• [Extracted text]
↓

No. Only the meta data is created for the eventfs 

Re: [PATCH] tracefs/eventfs: Use root and instance inodes as default ownership

2024-01-07 Thread Christian Brauner
On Sun, Jan 07, 2024 at 06:42:33PM +0100, Christian Brauner wrote:
> On Sun, Jan 07, 2024 at 01:42:39PM +0100, Christian Brauner wrote:
> > > > So tracefs supports remounting with different uid/gid mount options and
> > > > then actually wades through _all_ of the inodes and changes their
> > > > ownership internally? What's the use-case for this? Containers?
> > > 
> > > No, in fact tracing doesn't work well with containers as tracing is global
> > > to the entire machine. It can work with privileged containers though.
> > 
> > At least the tracefs interface is easily supportable within a delegation
> > model. IOW, you have a privileged process that delegates relevant
> > portions to a container via idmapped mounts _without_ doing the insane thing
> > and making it mountable by a container aka the fs-to-CVE pipeline.
> > 
> > > 
> > > The reason for this is because tracefs was based off of debugfs where the
> > > files and directores are created at boot up and mounted later. The reason
> > > to do this was to allow users to mount with gid=GID to allow a given group
> > > to have access to tracing. Without this update, tracefs would ignore it
> > > like debugfs and proc does today.
> > > 
> > > I think its time I explain the purpose of tracefs and how it came to be.
> > > 
> > > The tracing system required a way to control tracing and read the traces.

↑

• [Prompt 1]
Answer these from the tracefs thread, each on its own line:
(a) Which filesystem was tracefs based off of?
(b) Which mount option was meant to let a given group access tracing?
(c) With what kind of containers can tracing work?
• [Prompt 2] Transcribe the part of the tracefs thread that opens with the words containing "Re: [PATCH] tracefs/eventfs: Use" and closes with "privileged containers though.".

• [Information given]
↓

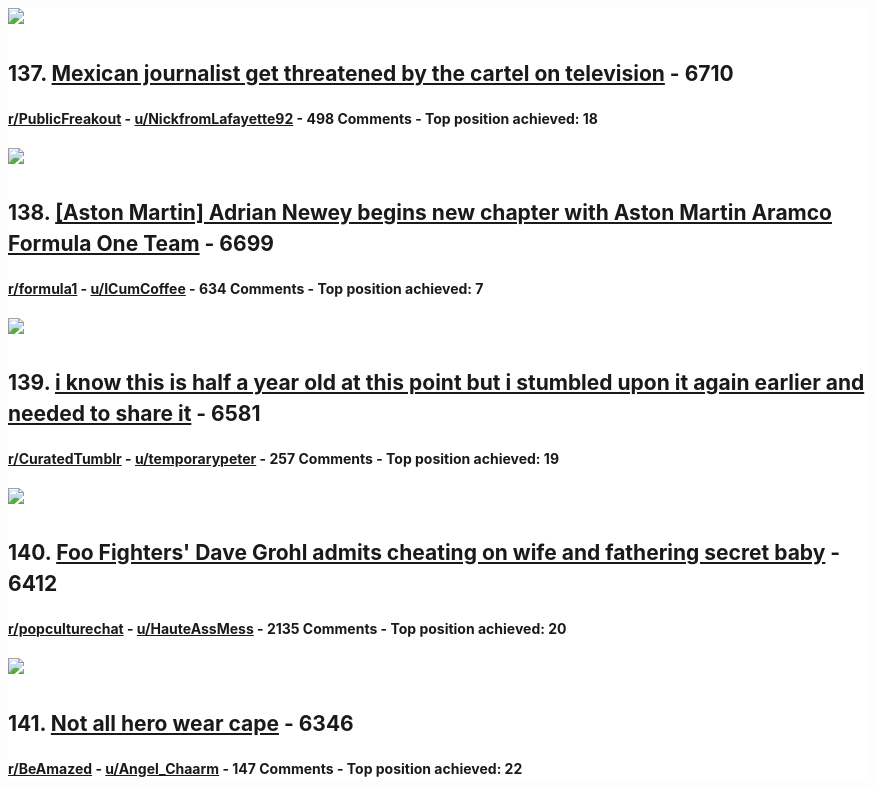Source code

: <a href="https://v.redd.it/jp7lsveivznd1"><img src="https://external-preview.redd.it/aW4yZ3gyYWl2em5kMXVoEgUBG2GOUkyj-nh0YlAvpGg9kyLCk5-e3UAIpbjV.png?width=140&amp;height=140&amp;crop=140:140,smart&amp;format=jpg&amp;v=enabled&amp;lthumb=true&amp;s=228b173cbed60675ff96610eff878dabaa823d49"></img></a>

## 137. [Mexican journalist get threatened by the cartel on television](http://reddit.com/r/PublicFreakout/comments/1fdaj83/mexican_journalist_get_threatened_by_the_cartel/) - 6710
#### [r/PublicFreakout](http://reddit.com/r/PublicFreakout) - [u/NickfromLafayette92](http://reddit.com/u/NickfromLafayette92) - 498 Comments - Top position achieved: 18

<a href="https://v.redd.it/9s60ql924xnd1"><img src="https://external-preview.redd.it/MW5raGJsNDI0eG5kMa8qniOFFmKU8eNkUwCx7xH8i5qMp70JL3SaLLRCdagl.png?width=140&amp;height=78&amp;crop=140:78,smart&amp;format=jpg&amp;v=enabled&amp;lthumb=true&amp;s=fe9fedca80e46b810c080f5965f140de95842e9f"></img></a>

## 138. [[Aston Martin] Adrian Newey begins new chapter with Aston Martin Aramco Formula One Team](http://reddit.com/r/formula1/comments/1fde5xl/aston_martin_adrian_newey_begins_new_chapter_with/) - 6699
#### [r/formula1](http://reddit.com/r/formula1) - [u/ICumCoffee](http://reddit.com/u/ICumCoffee) - 634 Comments - Top position achieved: 7

<a href="https://www.astonmartinf1.com/en-GB/news/announcement/adrian-newey-begins-new-chapter-with-aston-martin-aramco-formula-one-team"><img src="https://b.thumbs.redditmedia.com/VO35sjiqQ3R00EoD85wUNWbhLQYxbLwPLXXUShiqPQw.jpg"></img></a>

## 139. [i know this is half a year old at this point but i stumbled upon it again earlier and needed to share it](http://reddit.com/r/CuratedTumblr/comments/1fdftvy/i_know_this_is_half_a_year_old_at_this_point_but/) - 6581
#### [r/CuratedTumblr](http://reddit.com/r/CuratedTumblr) - [u/temporarypeter](http://reddit.com/u/temporarypeter) - 257 Comments - Top position achieved: 19

<a href="https://www.reddit.com/gallery/1fdftvy"><img src="https://b.thumbs.redditmedia.com/l2VunJCiL3pupdiW0ZW0uSQNiflQvtiGKas2G71T2-M.jpg"></img></a>

## 140. [Foo Fighters' Dave Grohl admits cheating on wife and fathering secret baby](http://reddit.com/r/popculturechat/comments/1fdqyrh/foo_fighters_dave_grohl_admits_cheating_on_wife/) - 6412
#### [r/popculturechat](http://reddit.com/r/popculturechat) - [u/HauteAssMess](http://reddit.com/u/HauteAssMess) - 2135 Comments - Top position achieved: 20

<a href="https://www.mirror.co.uk/3am/celebrity-news/breaking-dave-grohl-admits-cheating-33640293.amp"><img src="https://a.thumbs.redditmedia.com/tTV8zDrGoYZ5hq5KhbxrAEwkZsV9YVOiNEb-rGCF8t8.jpg"></img></a>

## 141. [Not all hero wear cape](http://reddit.com/r/BeAmazed/comments/1fdp80q/not_all_hero_wear_cape/) - 6346
#### [r/BeAmazed](http://reddit.com/r/BeAmazed) - [u/Angel_Chaarm](http://reddit.com/u/Angel_Chaarm) - 147 Comments - Top position achieved: 22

↑

• [Response box 1]
(a) debugfs
(b) gid=GID
(c) privileged containers

• [Response box 2]
Re: [PATCH] tracefs/eventfs: Use root and instance inodes as default ownership

2024-01-07 Thread Christian Brauner
On Sun, Jan 07, 2024 at 06:42:33PM +0100, Christian Brauner wrote:
> On Sun, Jan 07, 2024 at 01:42:39PM +0100, Christian Brauner wrote:
> > > > So tracefs supports remounting with different uid/gid mount options and
> > > > then actually wades through _all_ of the inodes and changes their
> > > > ownership internally? What's the use-case for this? Containers?
> > > 
> > > No, in fact tracing doesn't work well with containers as tracing is global
> > > to the entire machine. It can work with privileged containers though.